Any flammable fuel when put in a container and ignited can produce some heat.
2. Bunsen burner
The Bunsen burner is the standard apparatus for heating in a Chemistry school laboratory.
It was discovered by the German Scientist Robert Wilhelm Bunsen in 1854.
(a)Diagram of a Bunsen burner
A Bunsen burner uses butane/laboratory gas as the fuel. The butane/laboratory gas is highly flammable and thus usually stored safely in a secure chamber outside Chemistry school laboratory. It is tapped and distributed into the laboratory through gas pipes.
The gas pipes end at the gas tap on a chemistry laboratory bench .If opened, the gas tap releases butane/laboratory gas.

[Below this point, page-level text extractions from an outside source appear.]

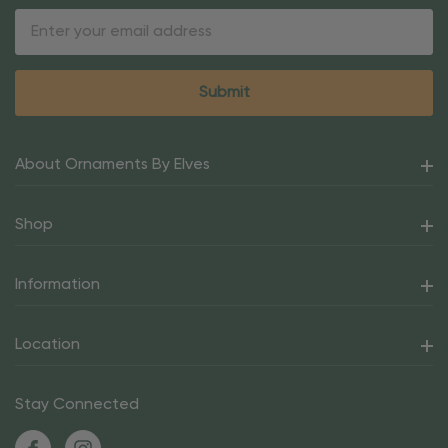
Email
Address
About Ornaments By Elves
Shop
Information
Location
Stay Connected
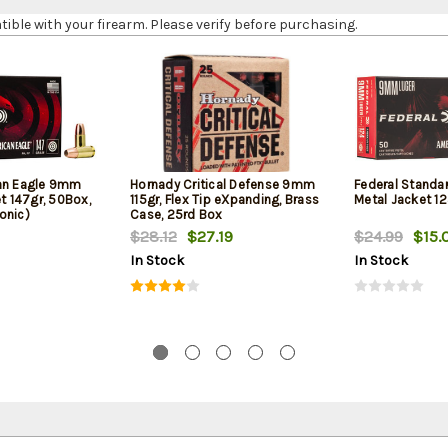
le with your firearm. Please verify before purchasing.
can Eagle 9mm
Hornady Critical Defense 9mm
Federal Standa
et 147gr, 50Box,
115gr, Flex Tip eXpanding, Brass
Metal Jacket 12
onic)
Case, 25rd Box
$28.12
$27.19
$24.99
$15.
In Stock
In Stock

Butane/laboratory gas has a characteristic odor/smell that alerts leakages/open gas tap.
The Bunsen burner is fixed to the gas tap using a strong rubber tube.
The Bunsen burner is made up of the following parts:
(i) Base plate: to ensure the burner can stand on its own.
(ii)Jet: a hole through which laboratory gas enters the burner.
(iii)Collar/sleeve: adjustable circular metal attached to the main chimney/burell with a side hole/entry. It controls the amount of air entering used during burning.
(iv)Air hole: a hole/entry formed when the collar side hole is in line with chimney side hole. If the collar side hole is not in line with chimney side hole, the air hole is said to be closed If the collar side hole is in line with chimney side hole, the air hole is said to be open.
(v)Chimney: tall round metallic rod attached to the base plate.
(b)Procedure for lighting/igniting a Bunsen burner
1. Adjust the collar to ensure the air holes are closed.
2. Connect the burner to the gas tap using a rubber tubing. Ensure the rubber tubing has no side leaks.
3. Turn on the gas tap.
4. Ignite the top of the chimney using a lighted match stick/gas lighter/wooden splint.
5. Do not delay excessively procedure (iv) from (iii) to prevent highly flammable laboratory gas from escaping/leaking.
(c)Bunsen burner flamesA Bunsen burner produces two types of flames depending on the amount of air entering through the air holes.
Characteristic differences between luminous and non-luminous flame.
|Luminous flame||Non-luminous flame|
|1. Produced when the air holes are fully/completely closed||1. Produced when the air holes are fully/completely open|
|2. W the air holes are fully/ completely closed there is incomplete burning/ combustion of the laboratory gas||2.When the air holes are fully/ completely open there is complete burning/ combustion of the laboratory gas|
|3. Incomplete burning/ combustion of the laboratory gas produces fine unburnt carbon particles which make the flame sooty/smoky||3. Complete burning/ combustion of the laboratory gas does not produce carbon particles. This makes the flame non-sooty /non- smoky.|
|4. Some carbon particles become white hot and emit light. This flame is thus bright yellow in colour producing light. This makes luminous flame useful for lighting||4. Is mainly blue in colour and is hotter than luminous flame. This makes non-luminous flame useful for heating|
|5. Is larger, quiet and wavy/easily swayed by wind||5.Is smaller, noisy and steady|
Luminous flame has three main regions:
(i)The top yellow region where there is incomplete combustion/burning.
(ii)The region of unburnt gas below the yellow region where the gas does not burn.
(iii)Blue region on the sides of region of unburnt gas where there is complete burning.
Non-luminous flame has four main regions:
(i)The top colourless region.
(ii) Blue region just below where there is complete burning. It is the hottest region.
(iii) Green region surrounded by the blue region where there is complete burning.
(Ii) The region of unburnt gas at the innermost surrounded by green and blue regions. No burning takes place here.